◆ **What is needed**:
Report every line from the material that contains the word "according".

'''

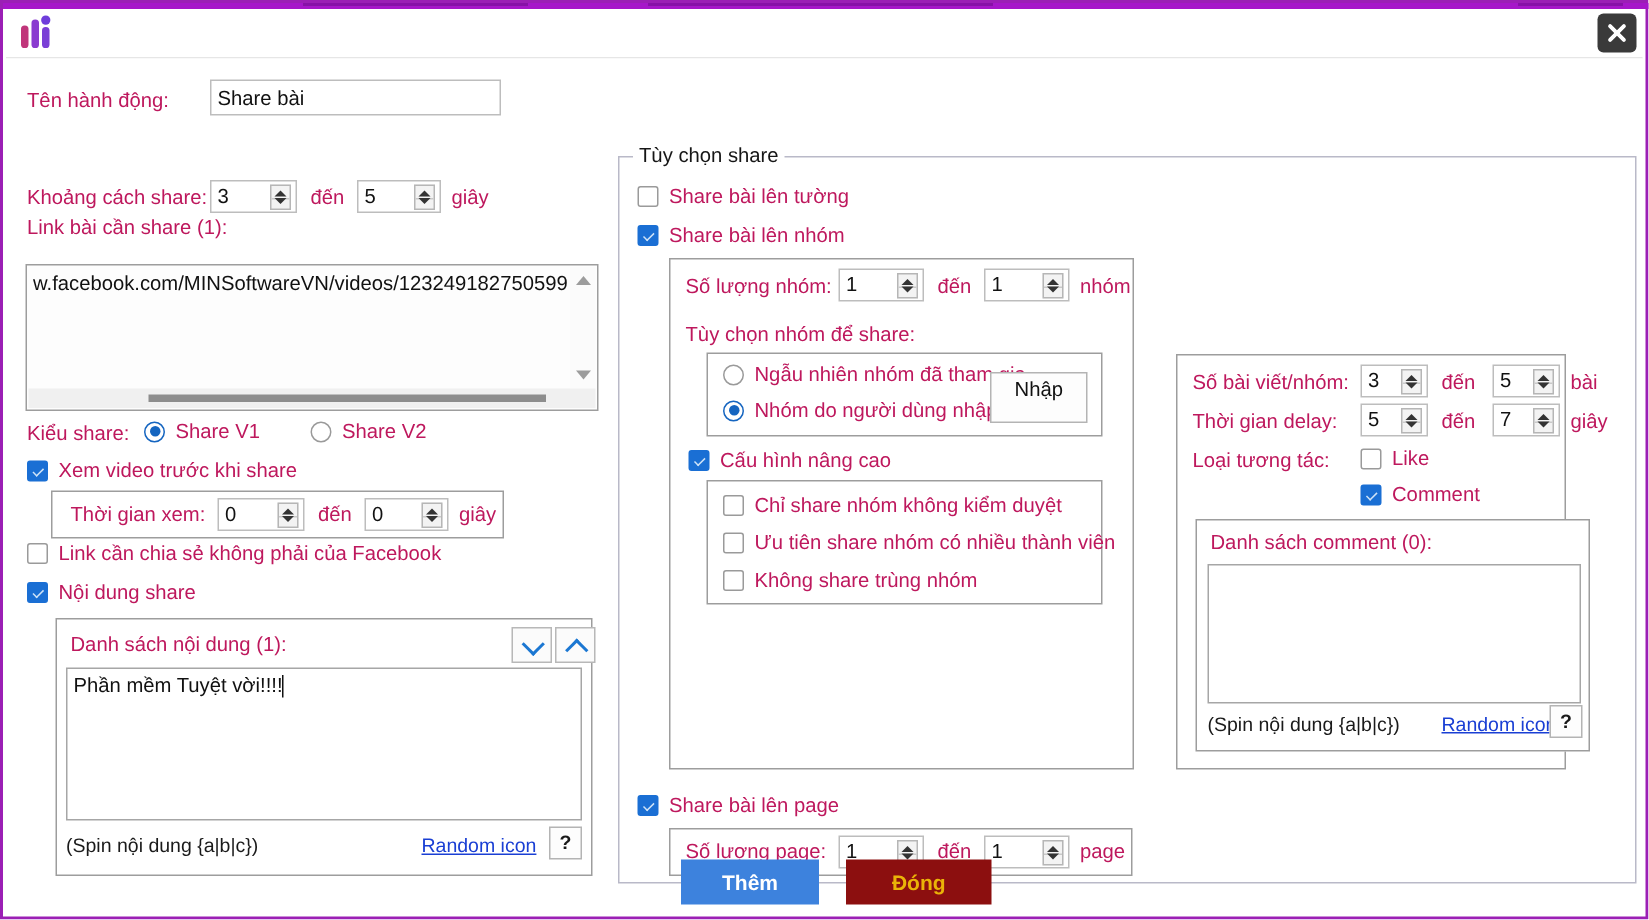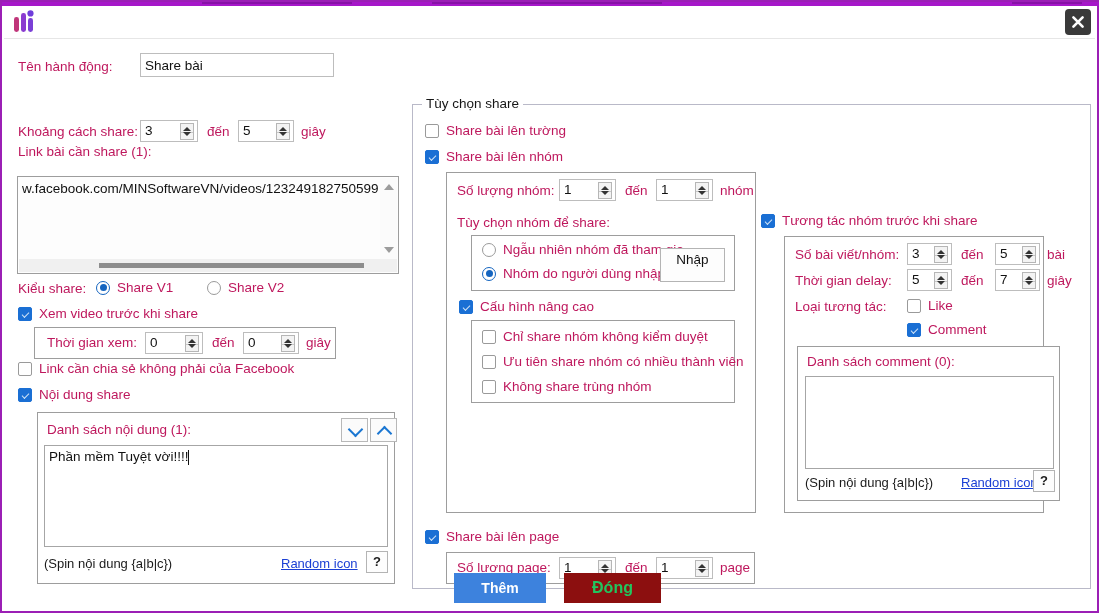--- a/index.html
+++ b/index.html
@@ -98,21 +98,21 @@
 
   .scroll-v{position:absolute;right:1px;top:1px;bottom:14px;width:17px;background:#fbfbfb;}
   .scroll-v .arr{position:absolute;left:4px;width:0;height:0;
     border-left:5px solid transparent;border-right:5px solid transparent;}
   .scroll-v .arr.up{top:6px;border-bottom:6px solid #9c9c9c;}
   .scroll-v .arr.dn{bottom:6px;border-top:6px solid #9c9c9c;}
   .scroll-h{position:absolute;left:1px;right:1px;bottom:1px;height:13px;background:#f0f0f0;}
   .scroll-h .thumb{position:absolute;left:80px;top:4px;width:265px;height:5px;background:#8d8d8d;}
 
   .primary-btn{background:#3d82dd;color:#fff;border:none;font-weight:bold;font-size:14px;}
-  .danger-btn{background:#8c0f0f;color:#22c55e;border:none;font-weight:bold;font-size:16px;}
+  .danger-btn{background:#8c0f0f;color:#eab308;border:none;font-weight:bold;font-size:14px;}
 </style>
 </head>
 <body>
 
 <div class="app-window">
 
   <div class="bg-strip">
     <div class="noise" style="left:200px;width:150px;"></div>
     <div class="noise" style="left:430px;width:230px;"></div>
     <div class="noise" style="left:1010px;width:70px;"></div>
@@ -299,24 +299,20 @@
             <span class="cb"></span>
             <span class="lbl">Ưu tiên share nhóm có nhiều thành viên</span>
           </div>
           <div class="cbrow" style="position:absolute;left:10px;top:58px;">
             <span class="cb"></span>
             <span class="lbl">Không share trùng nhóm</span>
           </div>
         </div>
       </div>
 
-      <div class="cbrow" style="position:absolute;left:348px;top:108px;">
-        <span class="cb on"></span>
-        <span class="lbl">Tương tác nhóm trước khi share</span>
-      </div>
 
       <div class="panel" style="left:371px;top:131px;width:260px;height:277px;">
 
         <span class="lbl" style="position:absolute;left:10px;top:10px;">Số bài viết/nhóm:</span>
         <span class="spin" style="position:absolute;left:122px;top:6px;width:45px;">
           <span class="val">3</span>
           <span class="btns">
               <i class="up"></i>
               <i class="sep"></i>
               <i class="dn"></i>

'''
'''

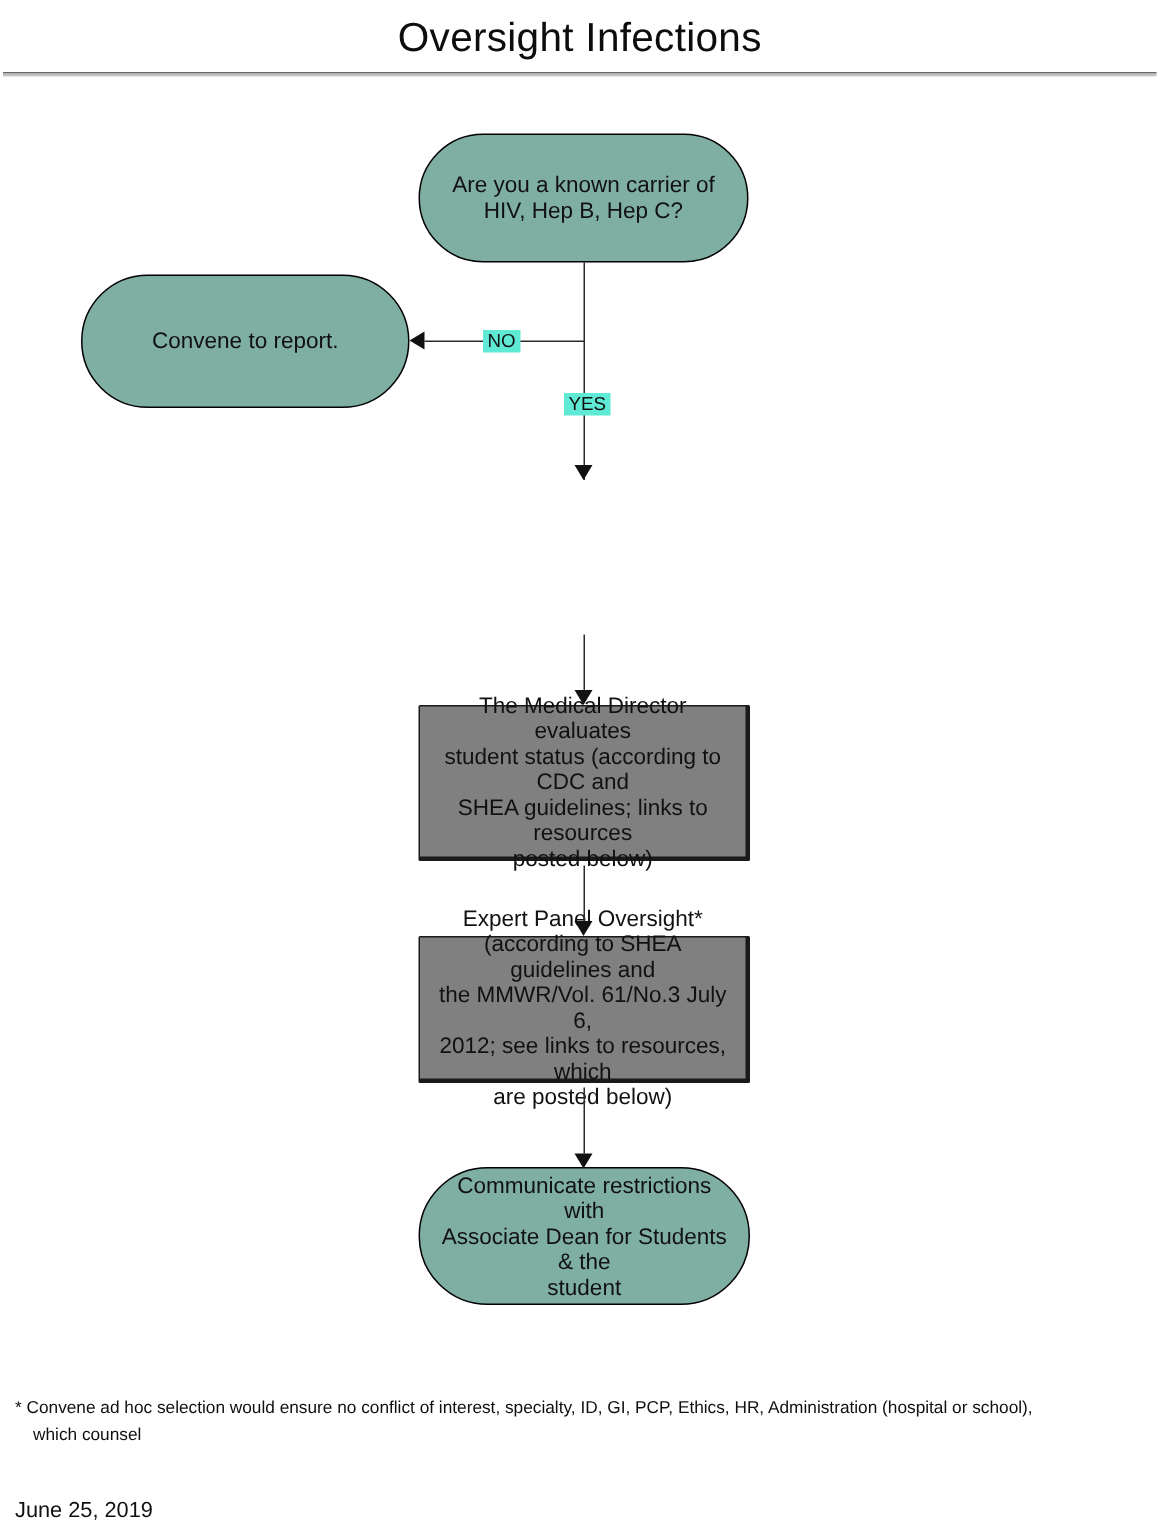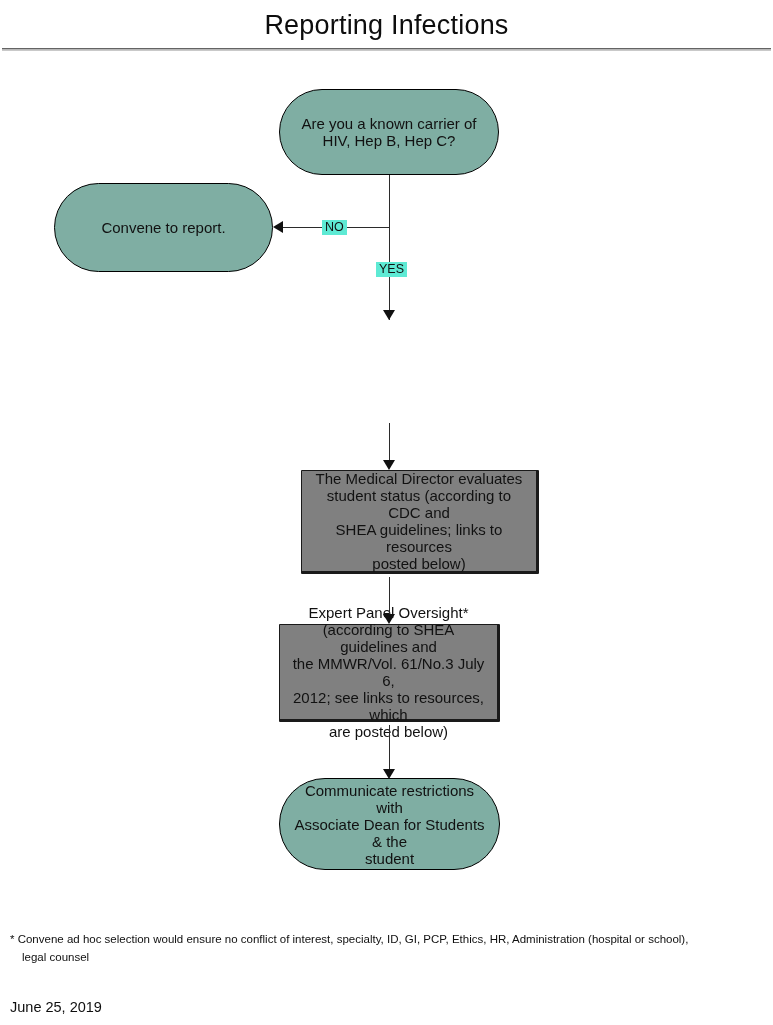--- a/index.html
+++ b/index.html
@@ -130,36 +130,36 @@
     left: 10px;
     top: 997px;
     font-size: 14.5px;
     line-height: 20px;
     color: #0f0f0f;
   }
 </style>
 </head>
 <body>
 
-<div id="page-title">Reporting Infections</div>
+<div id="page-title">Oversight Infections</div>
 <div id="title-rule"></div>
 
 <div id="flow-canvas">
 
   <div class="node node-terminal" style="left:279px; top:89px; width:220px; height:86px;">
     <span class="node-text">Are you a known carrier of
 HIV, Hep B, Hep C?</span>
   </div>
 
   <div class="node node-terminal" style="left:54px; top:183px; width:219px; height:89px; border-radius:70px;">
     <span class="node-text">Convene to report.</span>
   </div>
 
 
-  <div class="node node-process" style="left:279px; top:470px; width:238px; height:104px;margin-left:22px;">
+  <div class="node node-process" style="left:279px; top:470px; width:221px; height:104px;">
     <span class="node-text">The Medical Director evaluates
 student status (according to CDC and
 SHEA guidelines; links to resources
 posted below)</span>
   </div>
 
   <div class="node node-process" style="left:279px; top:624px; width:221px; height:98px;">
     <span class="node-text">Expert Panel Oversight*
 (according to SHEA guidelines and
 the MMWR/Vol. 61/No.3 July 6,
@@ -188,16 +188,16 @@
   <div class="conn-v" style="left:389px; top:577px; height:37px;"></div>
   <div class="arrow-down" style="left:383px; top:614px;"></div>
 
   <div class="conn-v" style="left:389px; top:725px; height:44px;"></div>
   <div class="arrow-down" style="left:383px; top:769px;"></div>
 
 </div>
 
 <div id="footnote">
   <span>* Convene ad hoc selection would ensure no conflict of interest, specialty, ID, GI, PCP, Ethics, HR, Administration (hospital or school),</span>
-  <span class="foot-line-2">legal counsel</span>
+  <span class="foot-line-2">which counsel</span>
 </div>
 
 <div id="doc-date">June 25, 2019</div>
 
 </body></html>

'''

◆ **Reply**:
 student status (according to CDC and
 (according to SHEA guidelines and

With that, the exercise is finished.